Qu’importe cette petite errance médiatique,  le plus important à mon sens est ailleurs.  La multinationale, dont on trouve les produits partout mais que l’on serait bien en peine de situer sur la carte si on nous demandait où se trouve son siège social, ce mastodonte qui ausculte en permanence le pouls de ses consommateurs dans chaque pays du monde, cet oeil gigantesque qui jamais ne se ferme a donc aperçu la déconfiture de la "région commerciale Europe"et nous l’annonce, sans ciller. On en frissonne. Que cela n’interpelle personne montre que nous nous sommes habitués à l’idée de n’être que de simples consommateurs. Dans ces conditions, comment s’étonner que ce soit une multinationale de lessive qui nous informe de notre prochaine disparition ? En cessant de consommer, nous cessons forcément d’exister. Je me souviens de la fin du roman Plateforme de Houellebecq.

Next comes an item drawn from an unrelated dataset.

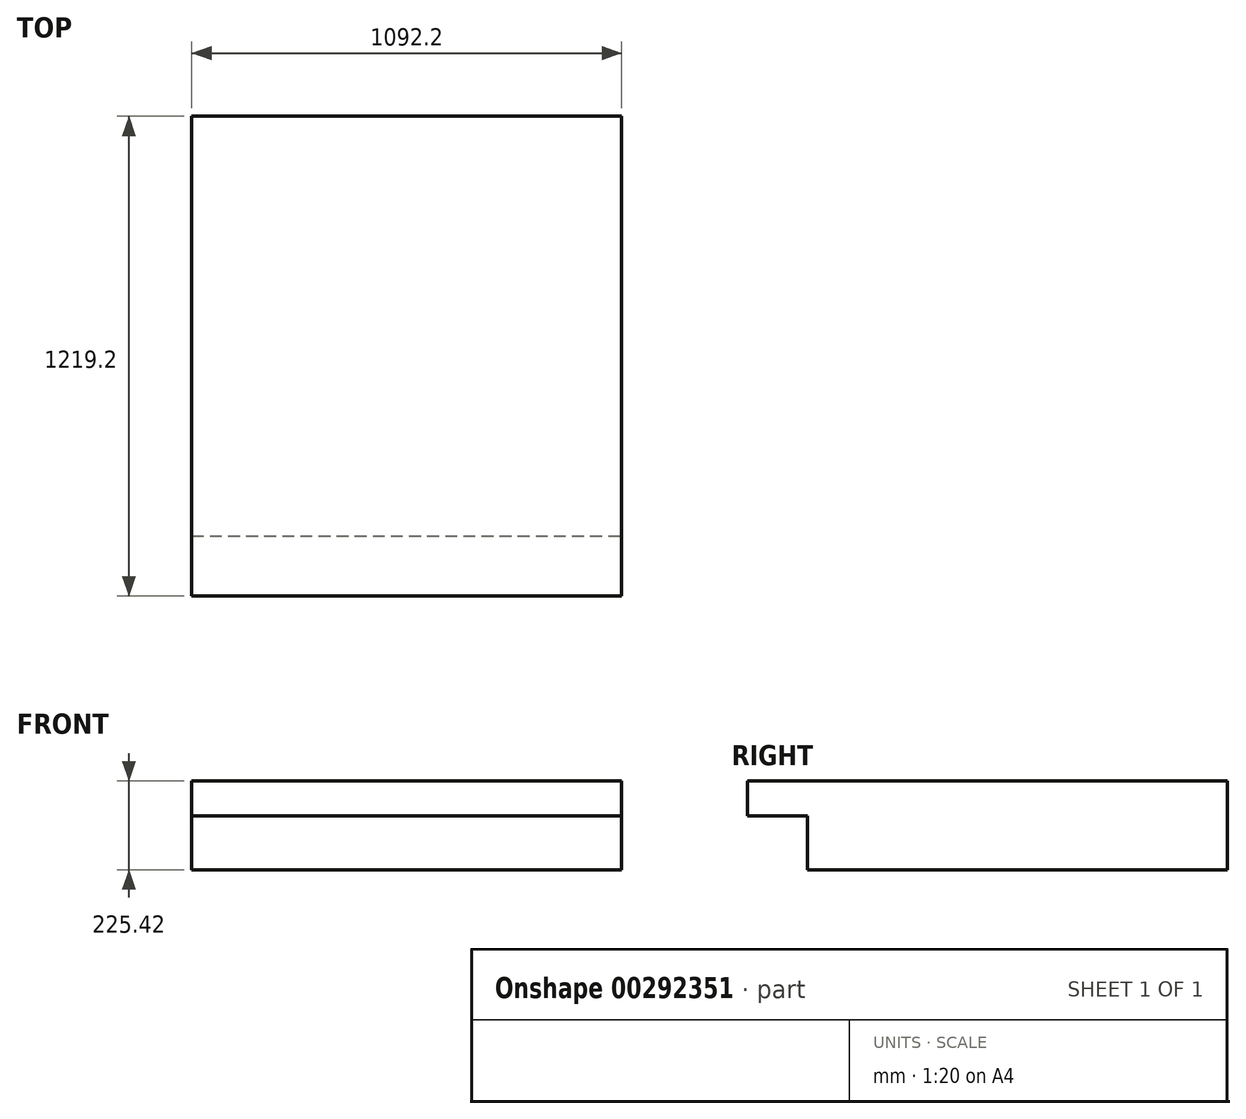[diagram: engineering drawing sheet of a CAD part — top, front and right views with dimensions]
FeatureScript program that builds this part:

Le génial auteur, l’un des seuls romanciers en France qui fasse autre chose que de s’explorer le nombril en se demandant pourquoi il est moins rond que le trou de son c.l., ce visionnaire donc fait dire à son personnage principal alors qu’il imagine la fin de sa vie de modeste salarié français parti s’installer en Thaïlande : "Quelques vendeurs ambulants hocheront la tête. Mon appartement sera loué à un nouveau résident. On m’oubliera, on m’oubliera vite".

Unilever, dont la crédibilité est infiniment supérieure à celle d’un marchand ambulant thaïlandais, nous donne pour morts, en tout cas au regard de notre capacité à consommer de la lessive. Il faut croire que nous mourrons salement, ce qui ajoute au tragique de la situation une connotation sordide. Imaginez donc des cohortes de consommateurs sans le sous errant à travers l’Europe dans leurs guenilles puantes ! Avec les anciens dieux au moins, nous avions le sentiment de pouvoir négocier, prier, supplier et qui sait peut-être obtenir un miracle, même si Alfred de Vigny trouvait cela lâche. Le dieu de la lessive quant à lui n’a trouvé, du haut de son olympe surplombant notre société de consommation mondialisée,  qu’une chose à faire : nous précipiter plus vite dans le précipice en nous vendant plus cher les produits de première nécessité. Un truc à nous faire regretter les colères fracassantes du bon vieux barbu de la Bible ou les facéties de ces dévoyées de divinités romaines. Mais bon, il y en a qui voient dans l’éradication des superstitions infantiles de nos ancêtres un splendide progrès de civilisation. Tâchons de croire qu’ils ont raison, cela nous épargnera la souffrance indicible de mourir lucide. Et sale, de surcroît.